*RECORDED DATA*:
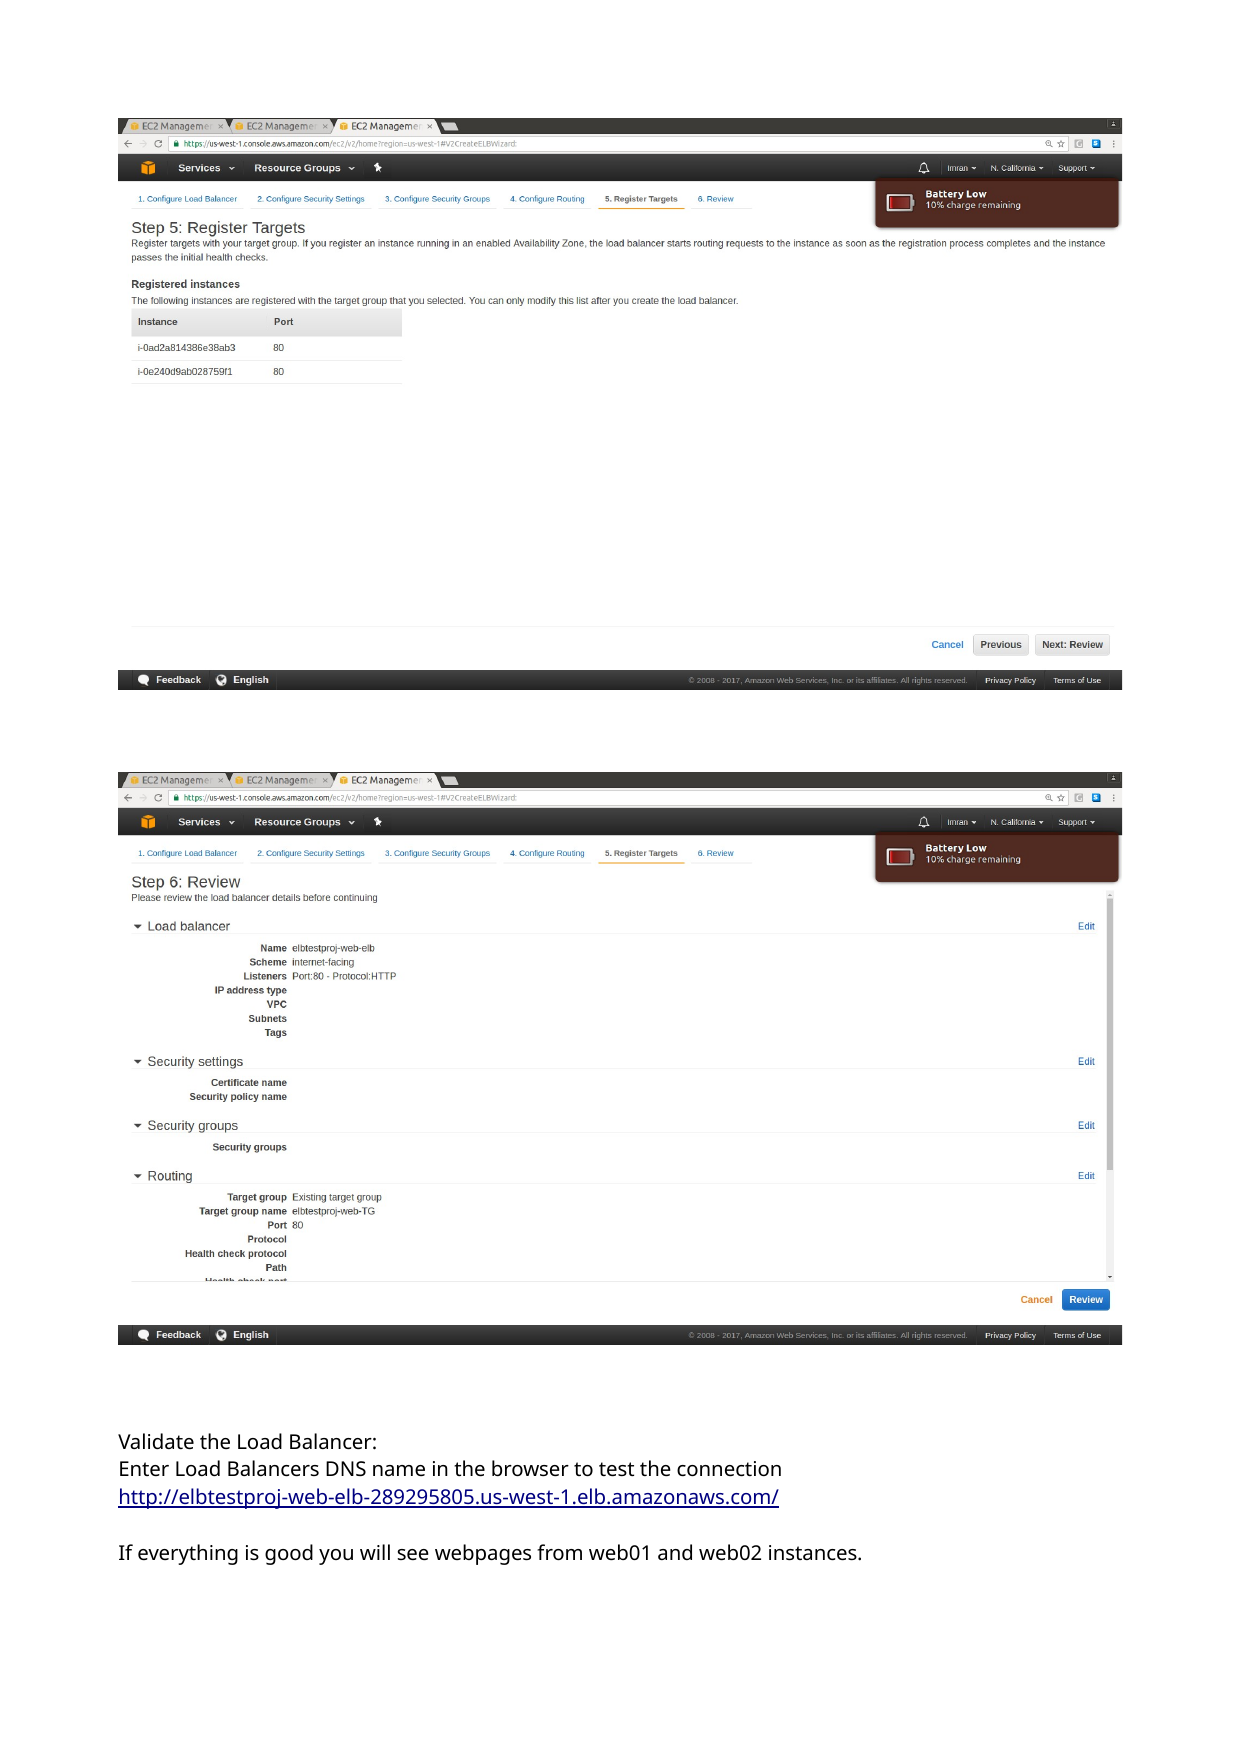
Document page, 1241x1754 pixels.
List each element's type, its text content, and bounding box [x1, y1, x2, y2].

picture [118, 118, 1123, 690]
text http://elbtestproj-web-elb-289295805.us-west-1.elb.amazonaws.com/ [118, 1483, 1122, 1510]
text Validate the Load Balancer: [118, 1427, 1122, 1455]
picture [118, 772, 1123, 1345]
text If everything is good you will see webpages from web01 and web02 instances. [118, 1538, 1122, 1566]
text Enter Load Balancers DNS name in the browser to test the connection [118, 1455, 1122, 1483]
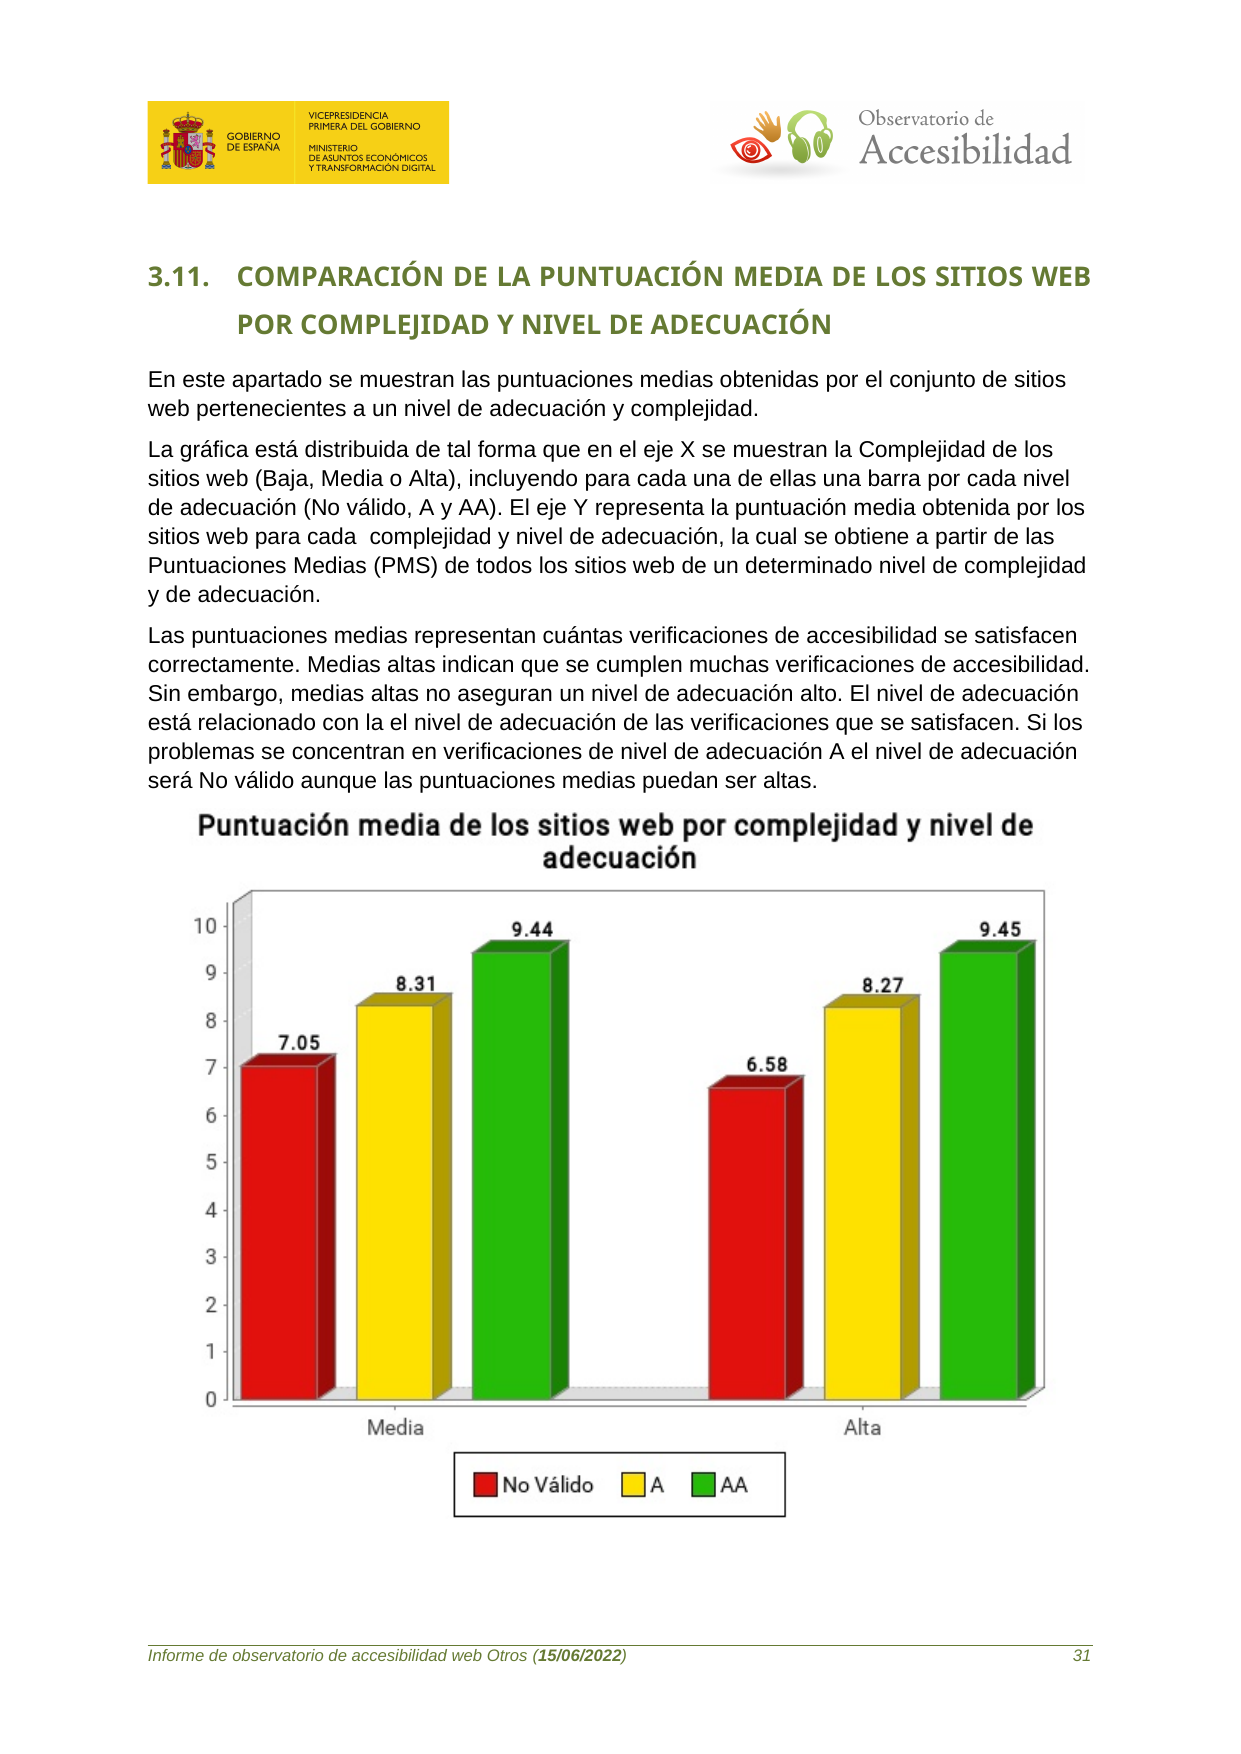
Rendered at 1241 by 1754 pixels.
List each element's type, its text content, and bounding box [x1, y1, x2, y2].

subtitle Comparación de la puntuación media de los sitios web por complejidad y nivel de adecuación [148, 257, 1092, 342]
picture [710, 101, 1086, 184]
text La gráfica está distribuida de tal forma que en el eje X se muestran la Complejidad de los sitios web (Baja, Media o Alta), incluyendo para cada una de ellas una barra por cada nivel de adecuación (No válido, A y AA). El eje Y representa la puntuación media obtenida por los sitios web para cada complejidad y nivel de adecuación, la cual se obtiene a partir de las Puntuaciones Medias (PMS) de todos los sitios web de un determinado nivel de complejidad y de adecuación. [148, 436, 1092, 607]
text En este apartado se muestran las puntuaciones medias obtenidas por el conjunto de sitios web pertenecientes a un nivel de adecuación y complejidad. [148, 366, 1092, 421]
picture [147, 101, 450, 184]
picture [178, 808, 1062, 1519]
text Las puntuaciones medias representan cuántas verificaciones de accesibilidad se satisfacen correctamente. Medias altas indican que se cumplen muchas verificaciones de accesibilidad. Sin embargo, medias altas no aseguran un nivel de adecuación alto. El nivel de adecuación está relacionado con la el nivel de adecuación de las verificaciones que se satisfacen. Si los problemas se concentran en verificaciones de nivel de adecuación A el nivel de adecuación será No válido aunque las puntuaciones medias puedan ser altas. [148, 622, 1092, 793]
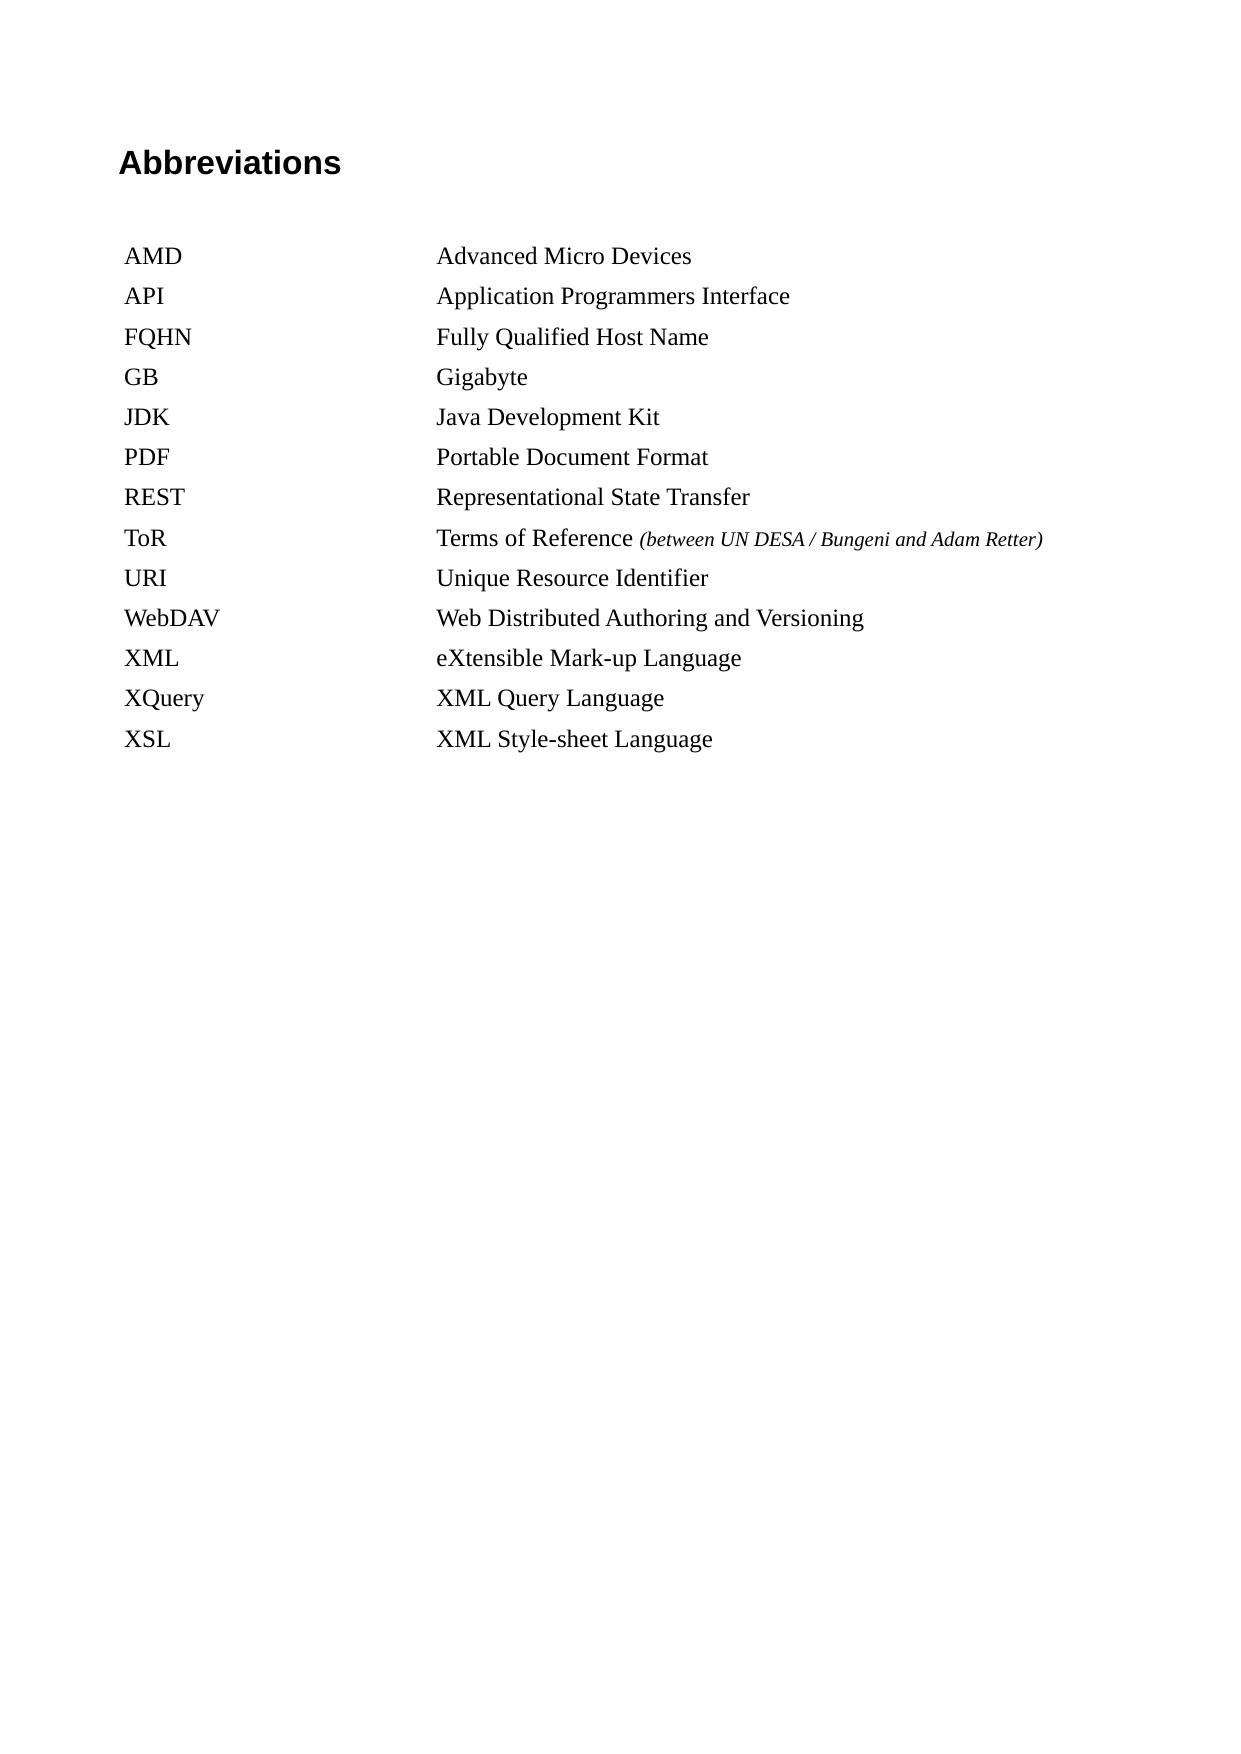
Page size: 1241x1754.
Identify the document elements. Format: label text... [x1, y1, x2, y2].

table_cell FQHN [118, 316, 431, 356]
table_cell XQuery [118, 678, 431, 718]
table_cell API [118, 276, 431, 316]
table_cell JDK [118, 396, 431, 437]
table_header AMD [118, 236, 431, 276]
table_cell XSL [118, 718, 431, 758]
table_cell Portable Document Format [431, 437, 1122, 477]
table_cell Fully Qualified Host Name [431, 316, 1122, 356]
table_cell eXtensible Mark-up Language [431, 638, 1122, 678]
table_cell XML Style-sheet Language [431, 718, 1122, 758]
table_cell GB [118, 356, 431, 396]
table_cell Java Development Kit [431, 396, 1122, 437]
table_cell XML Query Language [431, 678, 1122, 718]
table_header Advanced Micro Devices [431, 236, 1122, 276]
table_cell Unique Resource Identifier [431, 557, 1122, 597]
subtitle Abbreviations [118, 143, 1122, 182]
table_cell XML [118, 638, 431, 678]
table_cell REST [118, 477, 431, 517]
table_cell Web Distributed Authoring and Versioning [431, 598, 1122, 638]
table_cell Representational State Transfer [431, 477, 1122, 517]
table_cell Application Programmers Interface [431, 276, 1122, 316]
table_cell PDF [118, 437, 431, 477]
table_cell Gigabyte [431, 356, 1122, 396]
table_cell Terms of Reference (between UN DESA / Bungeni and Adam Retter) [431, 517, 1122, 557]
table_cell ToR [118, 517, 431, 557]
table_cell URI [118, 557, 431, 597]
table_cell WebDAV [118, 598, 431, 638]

*EXERCISE GOAL*:
Rewrite everything in the listing above from the line containing "Page size: 1241x1754." down to the line containing "Identify the document" as a numbered list, leaving out any blank lines.

*SOLUTION TO THIS EXERCISE*:
1. Page size: 1241x1754.
2. Identify the document elements. Format: label text... [x1, y1, x2, y2].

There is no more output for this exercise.